◆ EXTRACTED TEXT ◆
============================================================
Fork problems :)

Quaggoth

Senior member
Jun 23, 2000
800
0
0
OK. I know there isn't much info here, but I should be able to give you more shortly. I just got a call from a friend at another company and he says that one of their customers who has a Unix server is getting the error "Cannot Fork"........ . He is getting the rest of the error for me, and I will post it ASAP. He also says that they are getting an error relating to the "Mail Daemon". I'll be honest with you, I don't know much about Unix, but I DO know quite a bit about hardware. He seems to think it's some sort of a hardware problem. Anyway, if someone could offer some insight.....
 

StuckMojo

Golden Member
Oct 28, 1999
1,069
1
76

with this little information, this is a complete guess, but: if the system is unable to fork a new process, it may be running out of resources. check free memory and page file space with the "free" command.
============================================================
◆ SOURCE DATA ◆
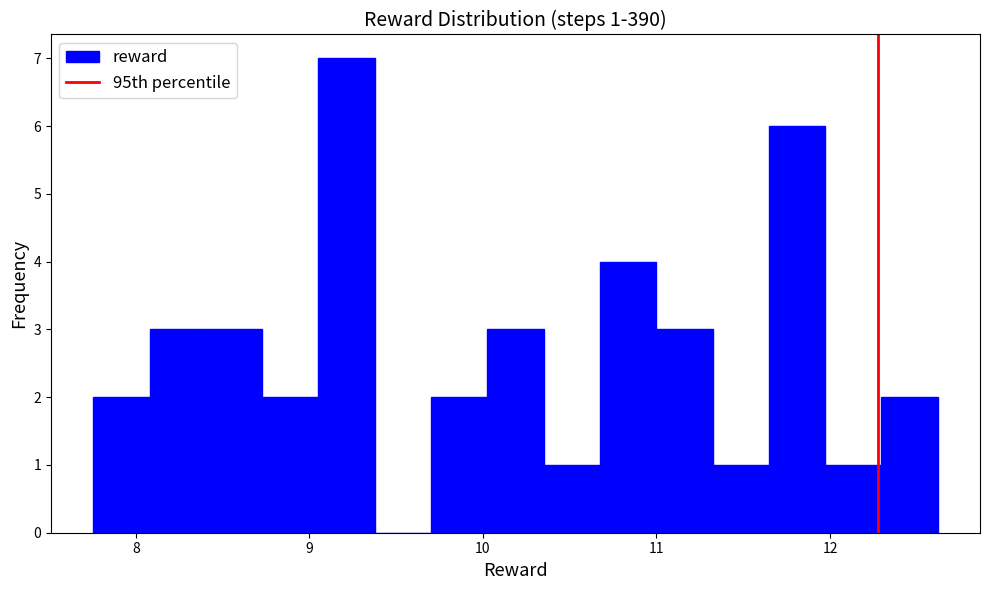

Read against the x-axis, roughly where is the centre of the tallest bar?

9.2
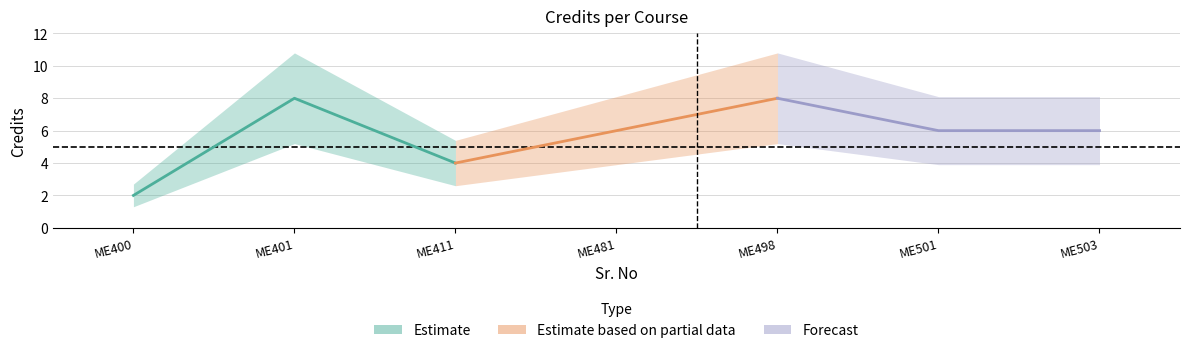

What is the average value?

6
============================================================
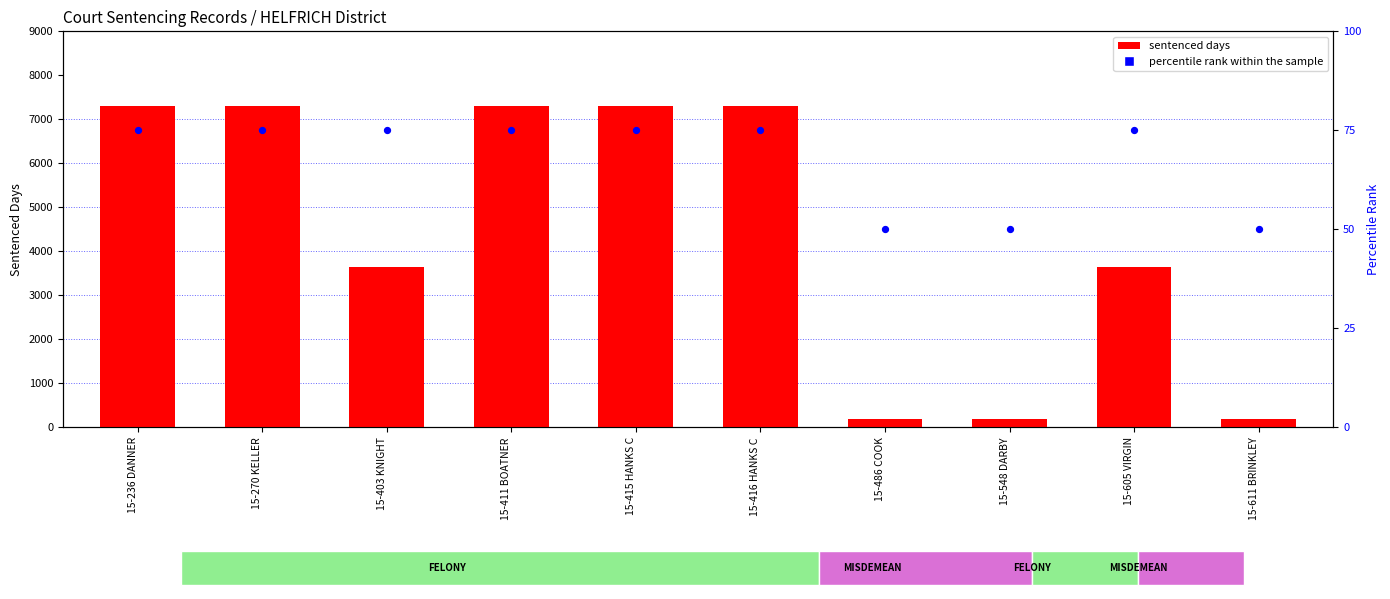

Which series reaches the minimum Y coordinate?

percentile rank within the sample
============================================================
◆ ASSIGNMENT 1 ◆
In the forum thread about the "Cannot Fork" error, which command does the reply suggest for checking free memory and page file space?
◆ ASSIGNMENT 2 ◆
Carry on the forum thread about the "Cannot Fork" error, starting after its last post.

◆ FINAL ANSWER 1 ◆
The "free" command.

◆ FINAL ANSWER 2 ◆
 

Quaggoth

Senior member
Jun 23, 2000
800
0
0
OK, here is the rest of the error message.

"Could not fork to run/tcb/lib/initcond : resource temporarily unavailable"
then something about error 11.

Also,

"Could not fork to users shell : resource temporarily unavailable"
then something about error 11

 

Quaggoth

Senior member
Jun 23, 2000
800
0
0
Stuck - That sounds logical. Now, for a realy stooopid question, How do I check free memory, and how do I check how much space is free on the swap partition (I am guessing it has one because Linux does). Thank you.
 

StuckMojo

Golden Member
Oct 28, 1999
1,069
1
76

in most *nix systems, you can check swap file usage with "swapon" and an option...digital unix is -s...dont know for others and cant remember for linux...do a "man swapon". umm..some nixs also have the "vmstat" command for seeing virtual memory statistics. linux has the "free" command for listing free memory (both virtual and physical if i remember right) might be in other nix flavors too. try "man -k free" and "man -k memory" and "man -k swap" and/or "man -k page" for clues as to that particular system.

are there any other clues in the console messages? tell him to look back at the last few 100 lines to see if he can pinpoint when this started.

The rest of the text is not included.